:: Extract to read ::
Skip to main content

Rewriting FastText in Rust

Β· 10 min read
Vu Anh
Creator of Underthesea

In underthesea v9.2.9, we replaced the fasttext Python package (a wrapper around Facebook's C++ library) with a pure Rust implementation inside underthesea-core. The result: identical predictions, simpler installation, and one fewer C++ dependency in our stack.

Why Replace FastText?​

FastText is used in underthesea for language detection β€” identifying whether input text is Vietnamese, English, French, etc. The original setup worked, but had friction:

  1. C++ compilation required β€” pip install fasttext needs a C++ compiler, which fails on minimal Docker images and Windows environments
  2. Heavy dependency β€” pulls in the entire FastText C++ library (~50MB) just for inference
  3. Multiple language boundaries β€” Python β†’ C++ FFI β†’ Python, with overhead at each crossing
  4. Maintenance burden β€” the fasttext package has had compatibility issues with newer Python versions

Since we already had underthesea-core (our Rust extension via PyO3), adding FastText inference there was a natural fit.

What We Built​

A pure Rust FastText inference engine in 1,149 lines across 6 files:

extensions/underthesea_core/src/fasttext/
β”œβ”€β”€ mod.rs # FastTextModel: load + predict (126 lines)
β”œβ”€β”€ args.rs # Model hyperparameters deserialization (127 lines)
β”œβ”€β”€ dictionary.rs # Vocabulary + n-gram hashing (285 lines)
β”œβ”€β”€ inference.rs # Hierarchical softmax + softmax prediction (303 lines)
β”œβ”€β”€ matrix.rs # Dense + quantized matrix operations (256 lines)
└── hash.rs # FNV-1a hash (52 lines)

This is inference-only β€” we load existing FastText .bin and .ftz models trained by the original C++ library. No retraining needed.

The Architecture Change​

Before​

Python
β”‚
β”œβ”€β”€ import fasttext # C++ FFI wrapper
β”‚ └── libfasttext.so # Facebook's C++ library
β”‚ └── model.bin # FastText binary model
β”‚
└── predictions

Three language boundaries: Python β†’ C++ wrapper β†’ C++ library.

:: Available data ::

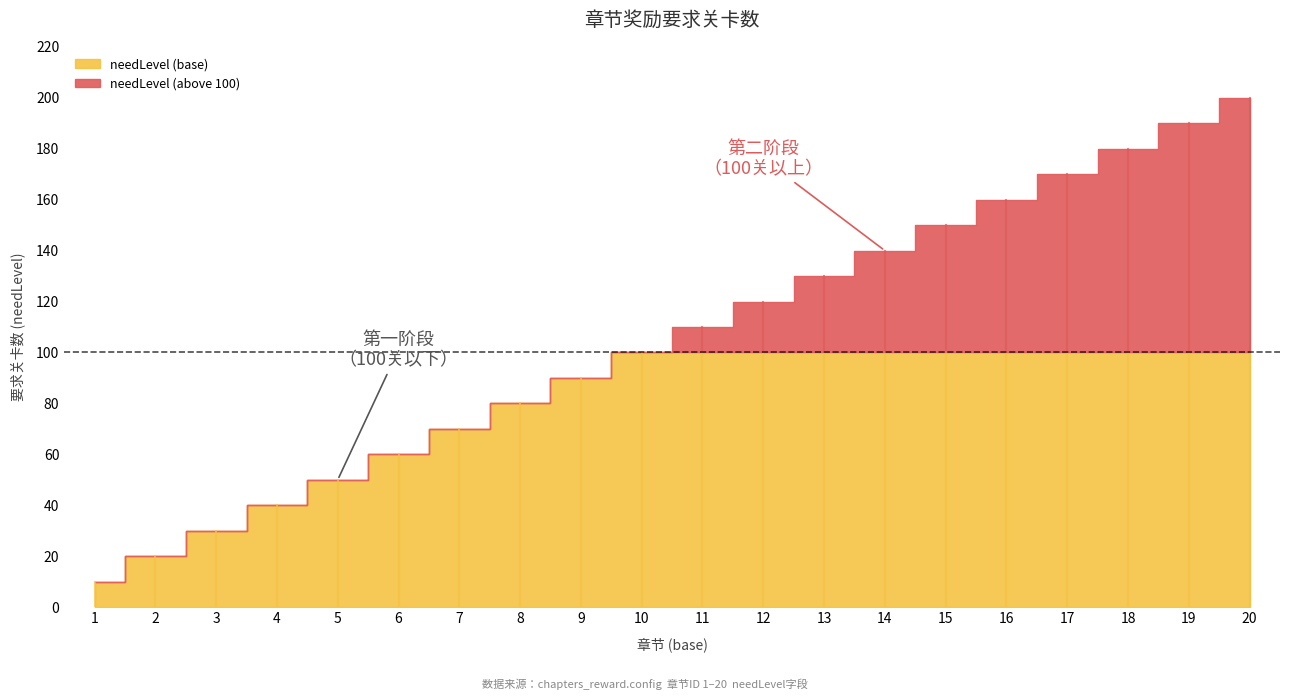

Reading right to left, list all the values displayed in this chart.

20=200	19=190	18=180	17=170	16=160	15=150	14=140	13=130	12=120	11=110	10=100	9=90	8=80	7=70	6=60	5=50	4=40	3=30	2=20	1=10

:: Tasks ::
1 - List the file names in the fasttext directory tree that the post on rewriting FastText in Rust shows.
2 - Pick up the post on rewriting FastText in Rust after its last sentence and continue it.
The material placed after the post on rewriting FastText in Rust is separate from it.

:: Set of answers ::
1 -
- mod.rs
- args.rs
- dictionary.rs
- inference.rs
- matrix.rs
- hash.rs

2 -
After​

Python
β”‚
β”œβ”€β”€ from underthesea_core import FastText # PyO3 Rust binding
β”‚ └── fasttext::FastTextModel # Pure Rust
β”‚ └── model.bin # Same binary format
β”‚
└── predictions

One clean boundary: Python β†’ Rust via PyO3.

Code Change​

The API is almost identical:

Before:

import fasttext

model = fasttext.load_model("lid.176.ftz")
predictions = model.predict("Xin chΓ o thαΊΏ giα»›i")
# (('__label__vi',), array([0.98]))

After:

from underthesea_core import FastText

model = FastText.load("lid.176.ftz")
predictions = model.predict("Xin chΓ o thαΊΏ giα»›i")
# [('vi', 0.98)]

In underthesea's lang_detect pipeline, the switch was a one-line import change:

# Before: import fasttext
# After:
from underthesea_core import FastText

lang_detect_model = FastText.load(str(model_path))
predictions = lang_detect_model.predict(text, k=1)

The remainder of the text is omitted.